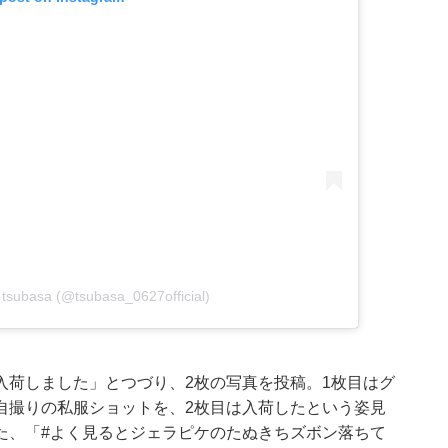
 tsubasa (@tsubasa_0627official)
入荷しました」とつづり、2枚の写真を投稿。1枚目はグ
自撮りの私服ショットを、2枚目は入荷したという姿見
た、「#よく見るとジェラピケのたぬきちズボン落ちて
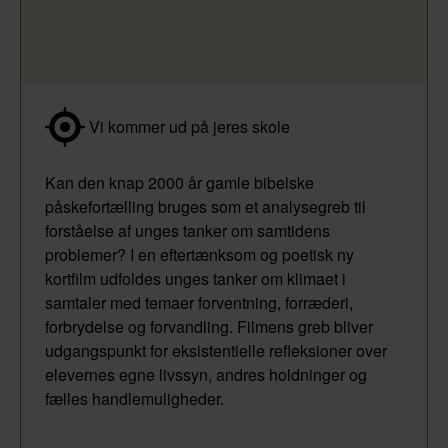
Vi kommer ud på jeres skole
Kan den knap 2000 år gamle bibelske
påskefortælling bruges som et analysegreb til
forståelse af unges tanker om samtidens
problemer? I en eftertænksom og poetisk ny
kortfilm udfoldes unges tanker om klimaet i
samtaler med temaer forventning, forræderi,
forbrydelse og forvandling. Filmens greb bliver
udgangspunkt for eksistentielle refleksioner over
elevernes egne livssyn, andres holdninger og
fælles handlemuligheder.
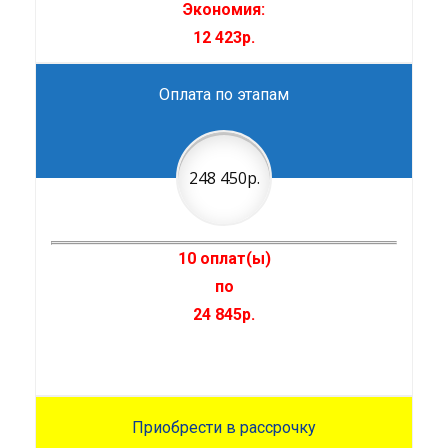
Экономия:
12 423р.
Оплата по этапам
248 450р.
10 оплат(ы)
по
24 845р.
Приобрести в рассрочку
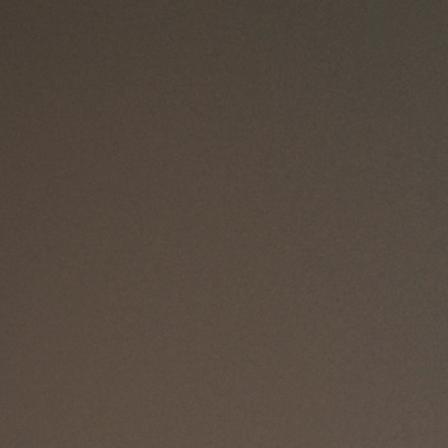
nox.
CONTACT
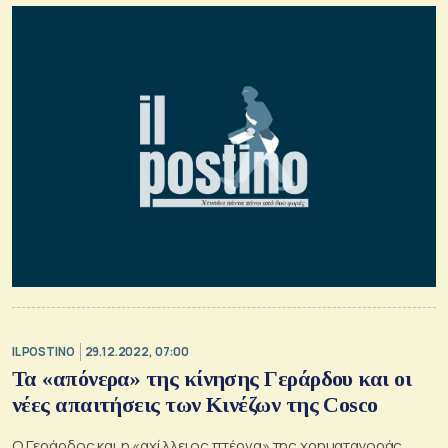
IL POSTINO
29.12.2022, 07:00
Τα «απόνερα» της κίνησης Γεράρδου και οι
νέες απαιτήσεις των Κινέζων της Cosco
Ο Γεράρδος και η «αχίλλειος πτέρνα» της χρηματαγοράς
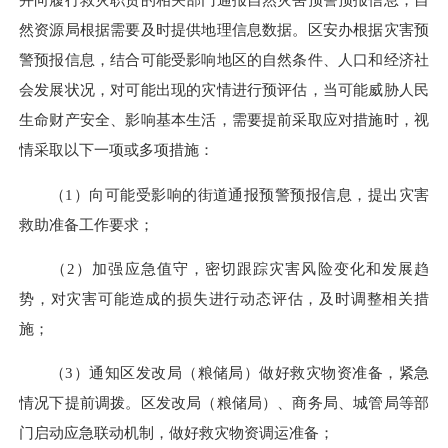
然资源局根据需要及时提供地理信息数据。区安办根据灾害预
警预报信息，结合可能受影响地区的自然条件、人口和经济社
会发展状况，对可能出现的灾情进行预评估，当可能威胁人民
生命财产安全、影响基本生活，需要提前采取应对措施时，视
情采取以下一项或多项措施：
（1）向可能受影响的街道通报预警预报信息，提出灾害
救助准备工作要求；
（2）加强应急值守，密切跟踪灾害风险变化和发展趋
势，对灾害可能造成的损失进行动态评估，及时调整相关措
施；
（3）通知区发改局（粮储局）做好救灾物资准备，紧急
情况下提前调拨。区发改局（粮储局）、商务局、城管局等部
门启动应急联动机制，做好救灾物资调运准备；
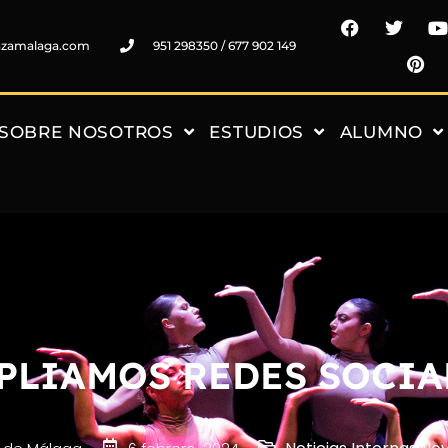
nzamalaga.com
951 298350 / 677 902 149
SOBRE NOSOTROS
ESTUDIOS
ALUMNO
MPLIAMOS REDES SOCIAL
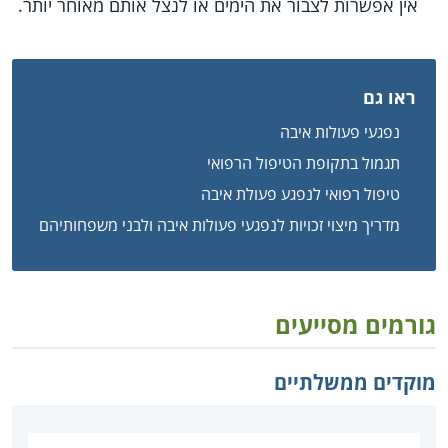
אין אפשרות לצבור את הימים או לנצל אותם מאוחר יותר.
ראו גם
נפגעי פעולות איבה
תגמול בתקופת הטיפול הרפואי
טיפול רפואי לנפגע פעולת איבה
מדריך מיצוי זכויות לנפגעי פעולות איבה ולבני משפחותיהם
גורמים מסייעים
מוקדים ממשלתיים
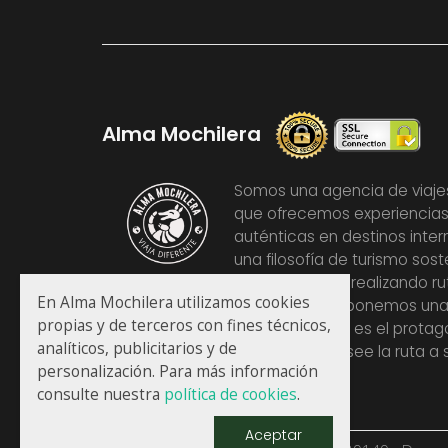
Alma Mochilera
Somos una agencia de viajes
que ofrecemos experiencias
auténticas en destinos inte
una filosofía de turismo sos
la economía del país de destino, realizando ru
En Alma Mochilera utilizamos cookies
clásicos paquetes turísticos. Proponemos una 
propias y de terceros con fines técnicos,
en vez de turista donde el cliente es el protag
analíticos, publicitarios y de
decidiendo en la medida que desee la ruta a s
personalización. Para más información
a realizar.
consulte nuestra
política de cookies
.
Aceptar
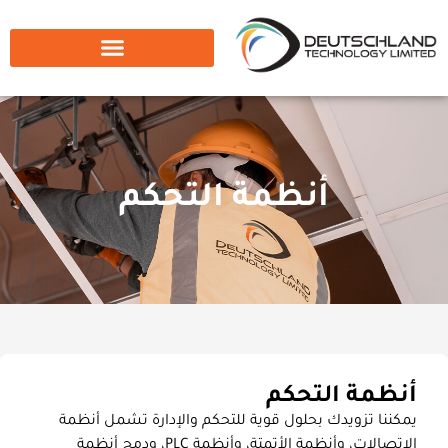
أنظمة التحكم
أنظمة التحكم
يمكننا تزويدك بحلول قوية للتحكم والإدارة تشمل أنظمة
الاتصالات، وأنظمة الأتمتة، وأنظمة PLC، ودمج أنظمة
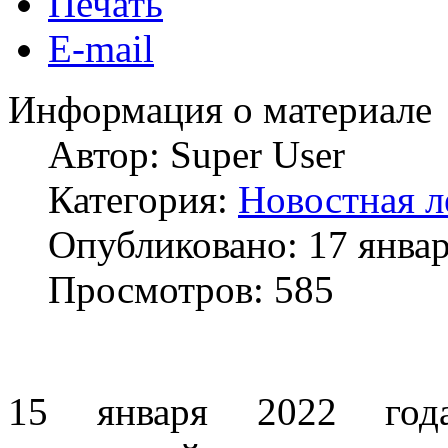
Печать
E-mail
Информация о материале
Автор:
Super User
Категория:
Новостная л
Опубликовано: 17 янва
Просмотров: 585
15 января 2022 год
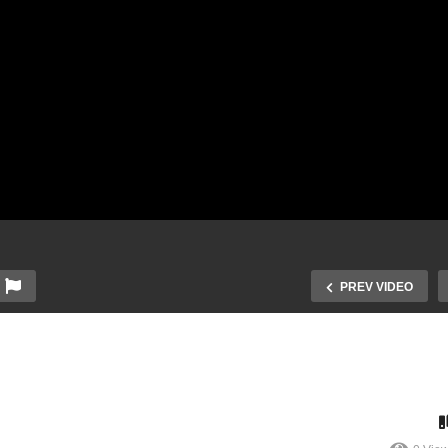
PREV VIDEO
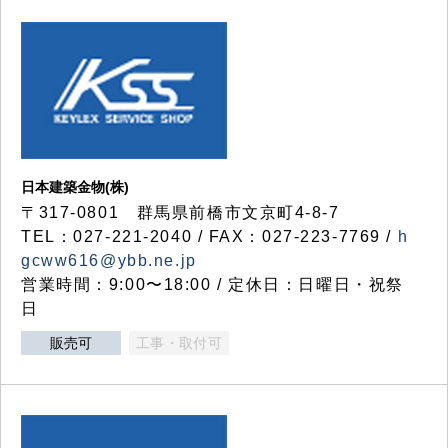
日本建築金物(株)
〒317‐0801 群馬県前橋市文京町4-8-7
TEL：027-221-2040 / FAX：027-223-7769 /
h
gcww616@ybb.ne.jp
営業時間：9:00〜18:00 / 定休日：日曜日・祝祭
日
販売可
工事・取付可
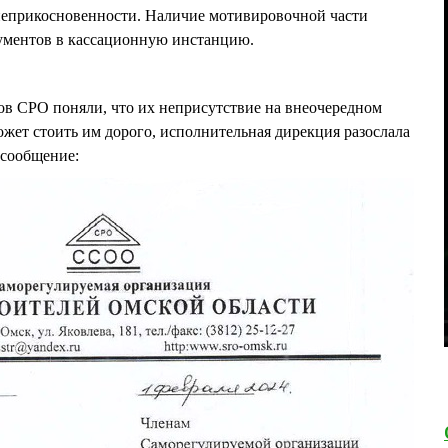
еприкосновенности. Наличие мотивировочной части
кументов в кассационную инстанцию.
ов СРО поняли, что их неприсутствие на внеочередном
ожет стоить им дорого, исполнительная дирекция разослала
 сообщение:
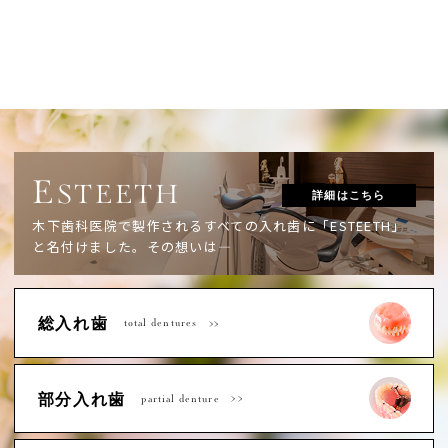
E
STEETH
詳細はこちら
木下歯科医院で製作されるすべての入れ歯に「ESTEETH」
と名付けました。
その想いは―
総入れ歯
total dentures
部分入れ歯
partial denture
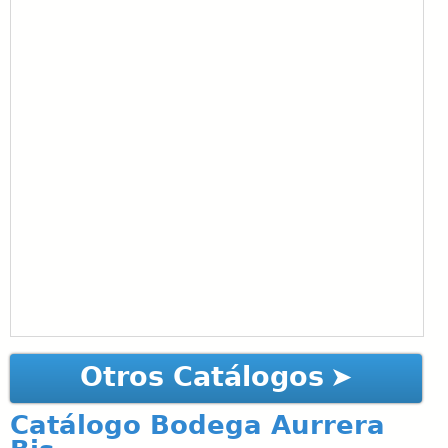
Otros Catálogos
Catálogo Bodega Aurrera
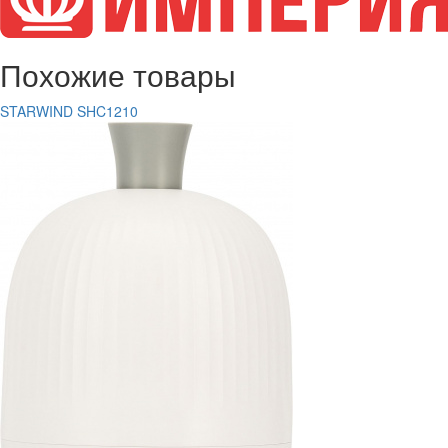
Похожие товары
STARWIND SHC1210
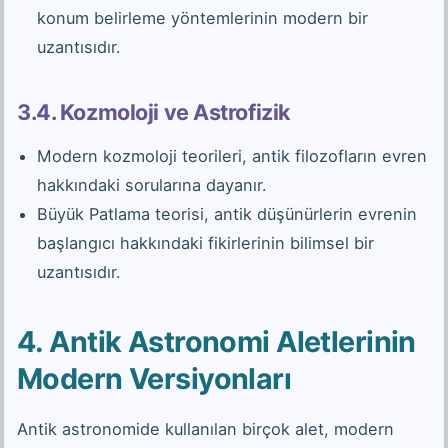
konum belirleme yöntemlerinin modern bir
uzantısıdır.
3.4. Kozmoloji ve Astrofizik
Modern kozmoloji teorileri, antik filozofların evren
hakkındaki sorularına dayanır.
Büyük Patlama teorisi, antik düşünürlerin evrenin
başlangıcı hakkındaki fikirlerinin bilimsel bir
uzantısıdır.
4. Antik Astronomi Aletlerinin
Modern Versiyonları
Antik astronomide kullanılan birçok alet, modern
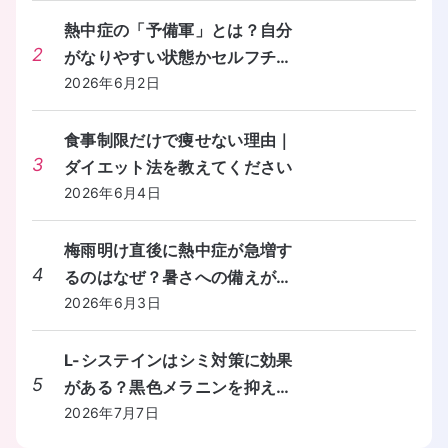
熱中症の「予備軍」とは？自分
2
がなりやすい状態かセルフチェ
ックする方法を教えてくださ
2026年6月2日
い。
食事制限だけで痩せない理由｜
3
ダイエット法を教えてください
2026年6月4日
梅雨明け直後に熱中症が急増す
4
るのはなぜ？暑さへの備えが間
に合わないときの対処法を教え
2026年6月3日
てください。
L-システインはシミ対策に効果
5
がある？黒色メラニンを抑える
しくみと食事からの摂り方を教
2026年7月7日
えてください。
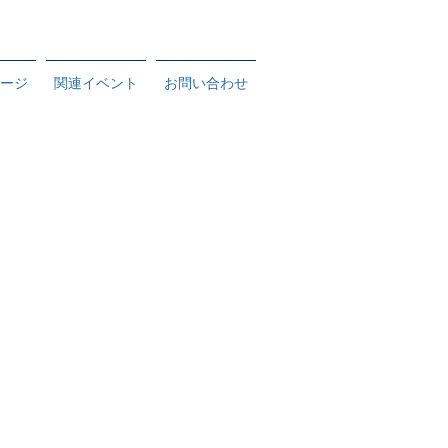
ージ
関連イベント
お問い合わせ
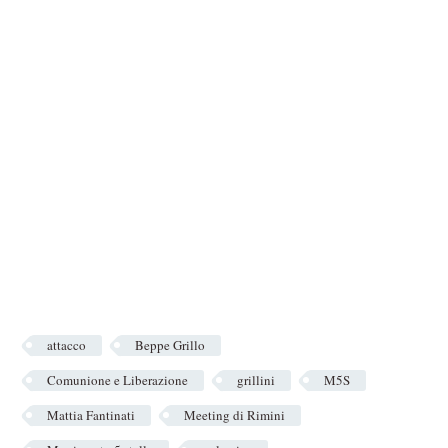
attacco
Beppe Grillo
Comunione e Liberazione
grillini
M5S
Mattia Fantinati
Meeting di Rimini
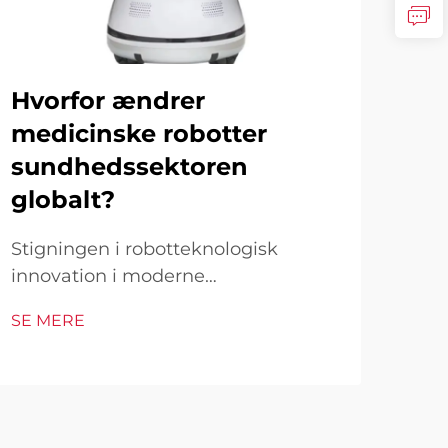
Hvorfor ændrer
Ka
medicinske robotter
fo
sundhedssektoren
si
globalt?
Den
rob
Stigningen i robotteknologisk
sun
innovation i moderne
SE 
gen
sundhedspleje Sundhedssektoren
SE MERE
æra,
oplever en hidtil uset
stig
transformation, da medicinske
del 
robotter revolutionerer patientpleje,
sof
kirurgiske procedurer og
revo
medicinske operationer globalt. Fra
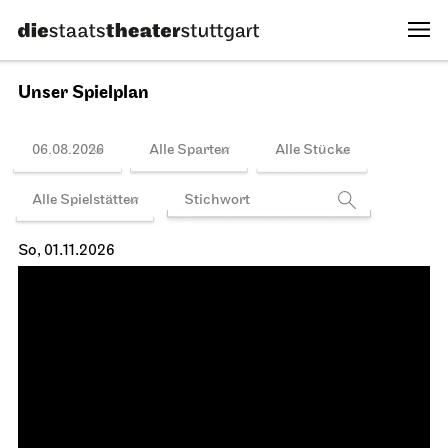
Schauspiel Stuttgart
Foyer Kammertheater
Spielplan
Gesprächsreihe
The Pop Talks
31.10.2026
19:30
So, 01.11.2026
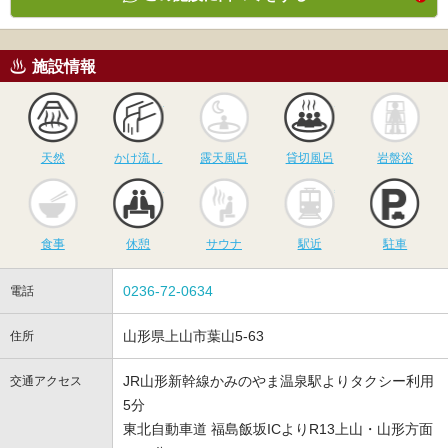
施設情報
天然
かけ流し
露天風呂
貸切風呂
岩
天然
かけ流し
露天風呂
貸切風呂
岩盤浴
食事
休憩
サウナ
駅近
駐
食事
休憩
サウナ
駅近
駐車
0236-72-0634
電話
山形県上山市葉山5-63
住所
JR山形新幹線かみのやま温泉駅よりタクシー利用
交通アクセス
5分
東北自動車道 福島飯坂ICよりR13上山・山形方面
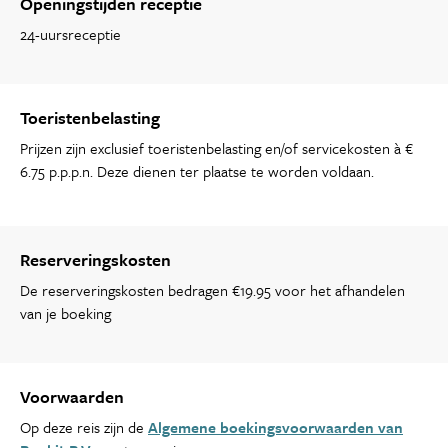
Openingstijden receptie
24-uursreceptie
Toeristenbelasting
Prijzen zijn exclusief toeristenbelasting en/of servicekosten à €
6.75 p.p.p.n. Deze dienen ter plaatse te worden voldaan.
Reserveringskosten
De reserveringskosten bedragen €19.95 voor het afhandelen
van je boeking
Voorwaarden
Op deze reis zijn de
Algemene boekingsvoorwaarden van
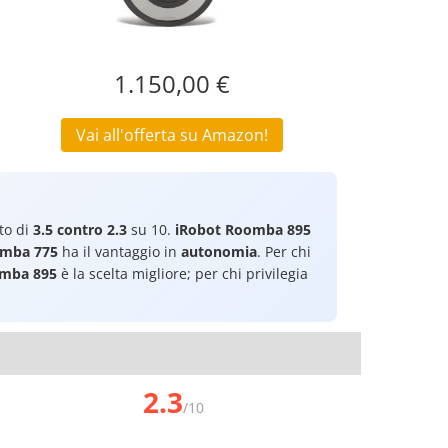
1.150,00 €
Vai all'offerta su Amazon!
to di
3.5 contro 2.3
su 10.
iRobot Roomba 895
omba 775
ha il vantaggio in
autonomia
. Per chi
omba 895
è la scelta migliore; per chi privilegia
2.3
/10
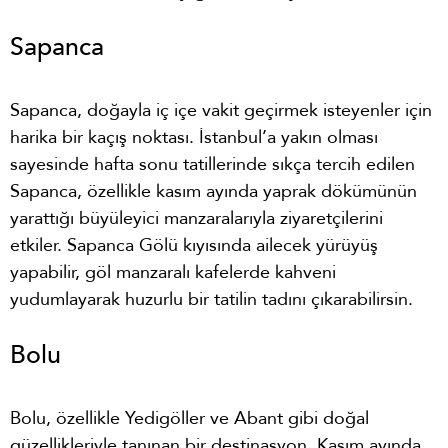
Sapanca
Sapanca, doğayla iç içe vakit geçirmek isteyenler için
harika bir kaçış noktası. İstanbul’a yakın olması
sayesinde hafta sonu tatillerinde sıkça tercih edilen
Sapanca, özellikle kasım ayında yaprak dökümünün
yarattığı büyüleyici manzaralarıyla ziyaretçilerini
etkiler. Sapanca Gölü kıyısında ailecek yürüyüş
yapabilir, göl manzaralı kafelerde kahveni
yudumlayarak huzurlu bir tatilin tadını çıkarabilirsin.
Bolu
Bolu, özellikle Yedigöller ve Abant gibi doğal
güzellikleriyle tanınan bir destinasyon. Kasım ayında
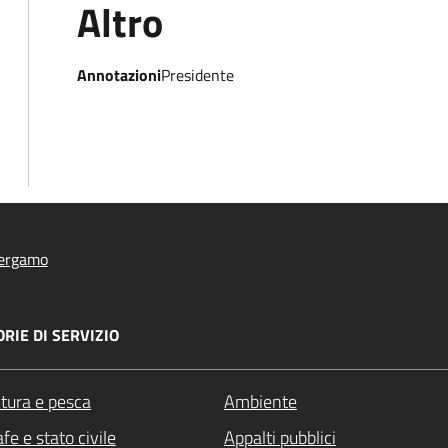
Altro
Annotazioni
Presidente
ergamo
RIE DI SERVIZIO
ltura e pesca
Ambiente
fe e stato civile
Appalti pubblici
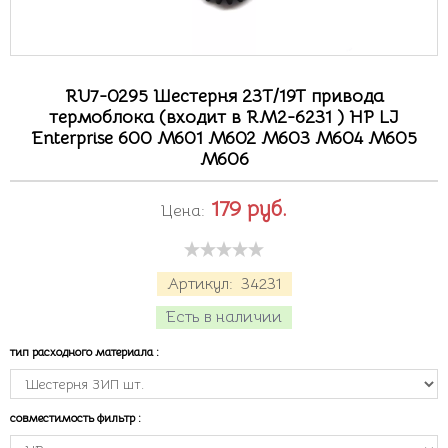
RU7-0295 Шестерня 23T/19T привода
термоблока (входит в RM2-6231 ) HP LJ
Enterprise 600 M601 M602 M603 M604 M605
M606
179
руб.
Цена:
Артикул:
34231
Есть в наличии
тип расходного материала
:
совместимость фильтр
:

━━━━━━━━━━━━━━━━━━━━

Assignment | Above are some records. Output exactly the lines from the one that contains "しくみと食事からの摂り方を教" to the one that contains "medicinske operationer globalt. Fra", keeping both, and omit the pictures.

Response area |
しくみと食事からの摂り方を教
2026年7月7日
えてください。
ージ
関連イベント
お問い合わせ
attacco
Beppe Grillo
Comunione e Liberazione
grillini
M5S
Mattia Fantinati
Meeting di Rimini
Hvorfor ændrer
Ka
medicinske robotter
fo
sundhedssektoren
si
globalt?
Den
rob
Stigningen i robotteknologisk
sun
innovation i moderne
SE 
gen
sundhedspleje Sundhedssektoren
SE MERE
æra,
oplever en hidtil uset
stig
transformation, da medicinske
del 
robotter revolutionerer patientpleje,
sof
kirurgiske procedurer og
revo
medicinske operationer globalt. Fra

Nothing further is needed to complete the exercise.